- Opening Delimiter -

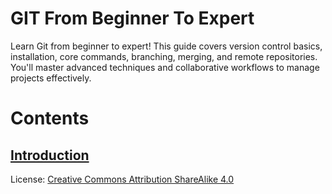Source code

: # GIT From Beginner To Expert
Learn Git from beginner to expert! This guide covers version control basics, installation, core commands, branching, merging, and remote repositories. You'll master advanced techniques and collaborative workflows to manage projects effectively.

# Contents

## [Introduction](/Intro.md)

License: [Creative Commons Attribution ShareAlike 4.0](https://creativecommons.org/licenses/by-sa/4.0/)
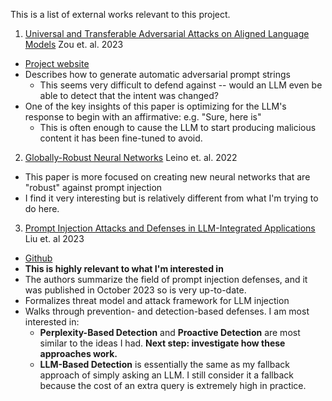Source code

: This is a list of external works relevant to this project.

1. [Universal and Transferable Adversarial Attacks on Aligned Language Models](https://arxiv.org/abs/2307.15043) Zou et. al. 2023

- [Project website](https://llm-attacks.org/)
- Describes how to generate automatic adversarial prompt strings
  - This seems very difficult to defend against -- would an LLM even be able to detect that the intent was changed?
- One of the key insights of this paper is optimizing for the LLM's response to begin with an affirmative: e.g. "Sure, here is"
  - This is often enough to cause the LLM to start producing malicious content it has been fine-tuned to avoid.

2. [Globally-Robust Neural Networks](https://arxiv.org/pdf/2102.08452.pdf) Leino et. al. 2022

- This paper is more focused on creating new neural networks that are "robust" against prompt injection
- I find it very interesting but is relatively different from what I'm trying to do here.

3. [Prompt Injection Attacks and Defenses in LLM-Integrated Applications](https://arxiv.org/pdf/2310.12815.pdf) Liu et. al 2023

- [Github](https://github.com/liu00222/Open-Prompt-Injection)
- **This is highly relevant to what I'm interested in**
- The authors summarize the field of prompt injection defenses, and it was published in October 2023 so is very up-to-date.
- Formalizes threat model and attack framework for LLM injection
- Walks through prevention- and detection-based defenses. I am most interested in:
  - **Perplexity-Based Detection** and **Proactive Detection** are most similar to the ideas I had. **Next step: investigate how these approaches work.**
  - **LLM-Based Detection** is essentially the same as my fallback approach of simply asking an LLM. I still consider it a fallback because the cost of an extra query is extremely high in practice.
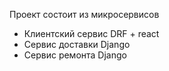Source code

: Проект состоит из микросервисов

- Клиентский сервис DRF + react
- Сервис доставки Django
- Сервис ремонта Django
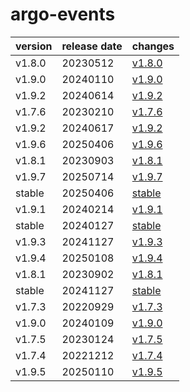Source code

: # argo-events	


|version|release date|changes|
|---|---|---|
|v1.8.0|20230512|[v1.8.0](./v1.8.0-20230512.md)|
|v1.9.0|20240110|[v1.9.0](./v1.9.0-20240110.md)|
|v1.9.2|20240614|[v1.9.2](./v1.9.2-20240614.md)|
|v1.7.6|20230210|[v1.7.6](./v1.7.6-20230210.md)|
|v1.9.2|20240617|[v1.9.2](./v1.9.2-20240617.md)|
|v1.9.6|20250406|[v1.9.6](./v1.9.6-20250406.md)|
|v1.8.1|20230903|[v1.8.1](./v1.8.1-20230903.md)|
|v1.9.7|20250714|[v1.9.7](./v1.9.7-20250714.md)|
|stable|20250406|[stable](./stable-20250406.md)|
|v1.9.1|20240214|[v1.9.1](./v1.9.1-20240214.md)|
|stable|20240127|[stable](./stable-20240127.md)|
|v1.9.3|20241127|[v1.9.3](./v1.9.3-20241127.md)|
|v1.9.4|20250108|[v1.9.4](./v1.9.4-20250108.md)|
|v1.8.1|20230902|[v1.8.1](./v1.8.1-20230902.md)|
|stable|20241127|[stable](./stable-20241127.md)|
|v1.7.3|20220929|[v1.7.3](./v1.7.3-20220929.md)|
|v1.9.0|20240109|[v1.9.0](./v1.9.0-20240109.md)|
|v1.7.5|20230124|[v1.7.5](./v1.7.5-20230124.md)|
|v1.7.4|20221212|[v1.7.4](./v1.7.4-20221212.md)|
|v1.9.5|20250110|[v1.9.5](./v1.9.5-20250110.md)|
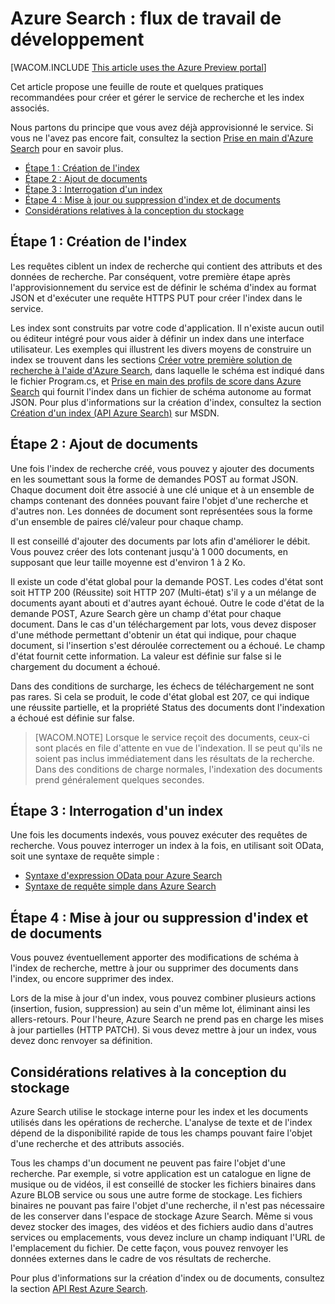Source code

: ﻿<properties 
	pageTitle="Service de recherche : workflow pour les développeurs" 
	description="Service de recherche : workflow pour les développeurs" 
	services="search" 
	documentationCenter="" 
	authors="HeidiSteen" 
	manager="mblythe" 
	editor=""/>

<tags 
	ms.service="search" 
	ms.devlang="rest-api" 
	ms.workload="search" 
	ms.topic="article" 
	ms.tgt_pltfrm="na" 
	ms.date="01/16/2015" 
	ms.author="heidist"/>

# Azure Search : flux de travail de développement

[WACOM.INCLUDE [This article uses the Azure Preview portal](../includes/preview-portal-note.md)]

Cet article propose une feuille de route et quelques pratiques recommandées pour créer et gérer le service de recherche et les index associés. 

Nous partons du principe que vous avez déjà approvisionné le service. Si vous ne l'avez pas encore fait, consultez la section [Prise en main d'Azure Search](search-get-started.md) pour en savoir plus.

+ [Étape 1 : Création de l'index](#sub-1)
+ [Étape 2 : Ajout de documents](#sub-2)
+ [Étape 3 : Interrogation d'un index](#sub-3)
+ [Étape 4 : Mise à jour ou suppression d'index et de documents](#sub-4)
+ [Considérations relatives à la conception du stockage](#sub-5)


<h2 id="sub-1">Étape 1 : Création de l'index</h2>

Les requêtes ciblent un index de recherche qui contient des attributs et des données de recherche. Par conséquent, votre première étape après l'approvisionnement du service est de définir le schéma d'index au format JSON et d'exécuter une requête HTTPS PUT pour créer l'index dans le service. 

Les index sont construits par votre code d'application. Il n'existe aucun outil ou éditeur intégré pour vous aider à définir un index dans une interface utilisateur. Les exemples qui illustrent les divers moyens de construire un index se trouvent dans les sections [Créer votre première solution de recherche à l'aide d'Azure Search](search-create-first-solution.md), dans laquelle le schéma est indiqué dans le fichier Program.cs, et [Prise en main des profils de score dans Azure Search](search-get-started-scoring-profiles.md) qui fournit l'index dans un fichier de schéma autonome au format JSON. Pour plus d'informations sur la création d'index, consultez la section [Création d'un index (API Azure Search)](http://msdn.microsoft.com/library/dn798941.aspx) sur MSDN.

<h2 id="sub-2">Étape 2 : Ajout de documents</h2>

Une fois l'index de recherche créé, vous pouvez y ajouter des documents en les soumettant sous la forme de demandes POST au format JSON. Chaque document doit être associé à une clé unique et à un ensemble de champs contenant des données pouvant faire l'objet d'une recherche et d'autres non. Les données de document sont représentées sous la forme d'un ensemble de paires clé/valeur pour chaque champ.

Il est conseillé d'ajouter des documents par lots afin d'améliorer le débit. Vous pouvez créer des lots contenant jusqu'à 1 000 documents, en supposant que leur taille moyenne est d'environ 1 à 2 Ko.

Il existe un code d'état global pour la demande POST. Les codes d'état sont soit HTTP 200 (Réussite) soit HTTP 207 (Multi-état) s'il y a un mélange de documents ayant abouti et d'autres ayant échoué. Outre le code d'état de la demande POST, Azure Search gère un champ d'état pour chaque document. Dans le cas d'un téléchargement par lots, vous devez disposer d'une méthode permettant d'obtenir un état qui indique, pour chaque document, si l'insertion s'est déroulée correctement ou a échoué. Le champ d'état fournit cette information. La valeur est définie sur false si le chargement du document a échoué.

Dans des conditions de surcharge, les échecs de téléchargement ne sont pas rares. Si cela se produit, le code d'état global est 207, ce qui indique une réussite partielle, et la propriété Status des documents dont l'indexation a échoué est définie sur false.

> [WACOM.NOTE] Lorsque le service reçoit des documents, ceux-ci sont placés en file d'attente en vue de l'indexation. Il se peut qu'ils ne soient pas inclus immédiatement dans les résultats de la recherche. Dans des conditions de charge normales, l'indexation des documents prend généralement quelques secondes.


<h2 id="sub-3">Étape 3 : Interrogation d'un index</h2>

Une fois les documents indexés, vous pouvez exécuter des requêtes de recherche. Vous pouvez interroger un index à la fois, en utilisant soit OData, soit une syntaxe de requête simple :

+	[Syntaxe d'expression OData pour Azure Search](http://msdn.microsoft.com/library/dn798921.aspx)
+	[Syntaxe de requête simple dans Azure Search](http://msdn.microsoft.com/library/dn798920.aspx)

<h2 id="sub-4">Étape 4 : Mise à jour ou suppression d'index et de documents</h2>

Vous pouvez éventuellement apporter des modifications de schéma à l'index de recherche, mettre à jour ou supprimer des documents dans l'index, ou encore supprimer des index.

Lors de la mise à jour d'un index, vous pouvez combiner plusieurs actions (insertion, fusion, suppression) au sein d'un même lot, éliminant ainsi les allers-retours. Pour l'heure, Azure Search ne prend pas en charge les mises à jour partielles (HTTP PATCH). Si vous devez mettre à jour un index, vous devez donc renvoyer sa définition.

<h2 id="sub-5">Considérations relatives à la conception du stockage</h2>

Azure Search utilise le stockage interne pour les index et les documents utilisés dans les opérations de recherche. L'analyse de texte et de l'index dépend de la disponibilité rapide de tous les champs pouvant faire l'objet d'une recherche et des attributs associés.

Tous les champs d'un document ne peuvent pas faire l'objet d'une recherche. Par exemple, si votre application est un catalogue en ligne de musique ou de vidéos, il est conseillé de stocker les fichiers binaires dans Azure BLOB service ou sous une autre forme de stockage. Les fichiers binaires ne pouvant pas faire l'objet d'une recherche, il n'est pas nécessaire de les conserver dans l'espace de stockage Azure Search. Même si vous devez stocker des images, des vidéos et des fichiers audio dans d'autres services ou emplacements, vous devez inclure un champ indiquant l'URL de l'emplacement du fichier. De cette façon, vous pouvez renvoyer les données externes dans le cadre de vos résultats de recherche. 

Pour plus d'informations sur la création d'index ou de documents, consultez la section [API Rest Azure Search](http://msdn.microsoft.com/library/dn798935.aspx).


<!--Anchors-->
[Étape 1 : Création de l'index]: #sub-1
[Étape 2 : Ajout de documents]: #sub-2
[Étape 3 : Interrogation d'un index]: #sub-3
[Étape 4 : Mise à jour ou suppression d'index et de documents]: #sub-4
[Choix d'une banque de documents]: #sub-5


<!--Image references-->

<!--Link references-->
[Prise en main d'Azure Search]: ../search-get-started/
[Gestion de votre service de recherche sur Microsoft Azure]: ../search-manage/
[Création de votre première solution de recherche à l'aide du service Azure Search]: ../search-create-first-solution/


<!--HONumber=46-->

- Closing Delimiter -
- Opening Delimiter -

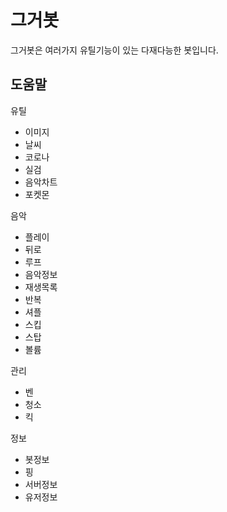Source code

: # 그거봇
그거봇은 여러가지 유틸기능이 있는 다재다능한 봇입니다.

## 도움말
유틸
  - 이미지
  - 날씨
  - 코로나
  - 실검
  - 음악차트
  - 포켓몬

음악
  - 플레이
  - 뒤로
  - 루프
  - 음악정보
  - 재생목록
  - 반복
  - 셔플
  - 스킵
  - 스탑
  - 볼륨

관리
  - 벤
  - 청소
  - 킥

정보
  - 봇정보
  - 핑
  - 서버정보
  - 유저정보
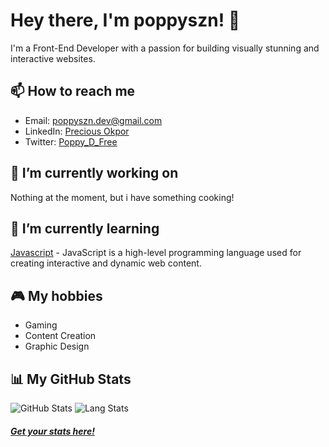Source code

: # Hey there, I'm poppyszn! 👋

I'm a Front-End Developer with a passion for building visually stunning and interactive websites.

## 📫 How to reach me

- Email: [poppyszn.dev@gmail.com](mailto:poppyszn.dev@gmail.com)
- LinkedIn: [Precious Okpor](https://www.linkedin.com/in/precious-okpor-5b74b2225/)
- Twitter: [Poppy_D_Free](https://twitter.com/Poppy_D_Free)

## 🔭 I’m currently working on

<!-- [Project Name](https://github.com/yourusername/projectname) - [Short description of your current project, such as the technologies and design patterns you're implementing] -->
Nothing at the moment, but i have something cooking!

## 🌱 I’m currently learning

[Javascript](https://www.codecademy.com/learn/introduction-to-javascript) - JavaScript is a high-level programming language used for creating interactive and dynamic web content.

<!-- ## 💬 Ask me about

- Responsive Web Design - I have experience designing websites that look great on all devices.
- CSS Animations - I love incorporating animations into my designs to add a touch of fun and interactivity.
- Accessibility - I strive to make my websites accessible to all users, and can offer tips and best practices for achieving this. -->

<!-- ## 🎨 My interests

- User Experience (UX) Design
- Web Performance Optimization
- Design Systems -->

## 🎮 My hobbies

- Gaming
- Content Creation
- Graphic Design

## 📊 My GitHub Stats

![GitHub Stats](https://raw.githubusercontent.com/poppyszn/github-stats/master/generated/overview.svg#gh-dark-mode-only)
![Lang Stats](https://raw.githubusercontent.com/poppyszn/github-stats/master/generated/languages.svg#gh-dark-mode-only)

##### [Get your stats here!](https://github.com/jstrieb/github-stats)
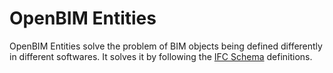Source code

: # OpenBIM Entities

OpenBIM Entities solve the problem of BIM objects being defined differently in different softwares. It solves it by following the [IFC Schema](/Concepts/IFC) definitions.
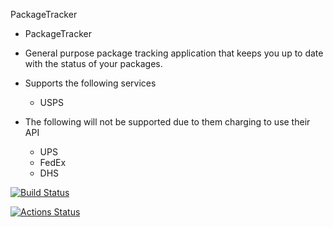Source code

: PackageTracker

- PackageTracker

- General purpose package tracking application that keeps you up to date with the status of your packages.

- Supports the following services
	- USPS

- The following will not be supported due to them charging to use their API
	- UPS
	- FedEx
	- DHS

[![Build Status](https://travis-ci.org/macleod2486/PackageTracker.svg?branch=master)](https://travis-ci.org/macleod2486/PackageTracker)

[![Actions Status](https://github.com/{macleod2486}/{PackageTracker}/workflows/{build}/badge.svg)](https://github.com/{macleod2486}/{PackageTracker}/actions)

- Closing Delimiter -

**Directions**
Pick out every line in the items above that contains the word "chaque" and copy each one in full.

**Answer to the exercise**
Une fois l'index de recherche créé, vous pouvez y ajouter des documents en les soumettant sous la forme de demandes POST au format JSON. Chaque document doit être associé à une clé unique et à un ensemble de champs contenant des données pouvant faire l'objet d'une recherche et d'autres non. Les données de document sont représentées sous la forme d'un ensemble de paires clé/valeur pour chaque champ.
Il existe un code d'état global pour la demande POST. Les codes d'état sont soit HTTP 200 (Réussite) soit HTTP 207 (Multi-état) s'il y a un mélange de documents ayant abouti et d'autres ayant échoué. Outre le code d'état de la demande POST, Azure Search gère un champ d'état pour chaque document. Dans le cas d'un téléchargement par lots, vous devez disposer d'une méthode permettant d'obtenir un état qui indique, pour chaque document, si l'insertion s'est déroulée correctement ou a échoué. Le champ d'état fournit cette information. La valeur est définie sur false si le chargement du document a échoué.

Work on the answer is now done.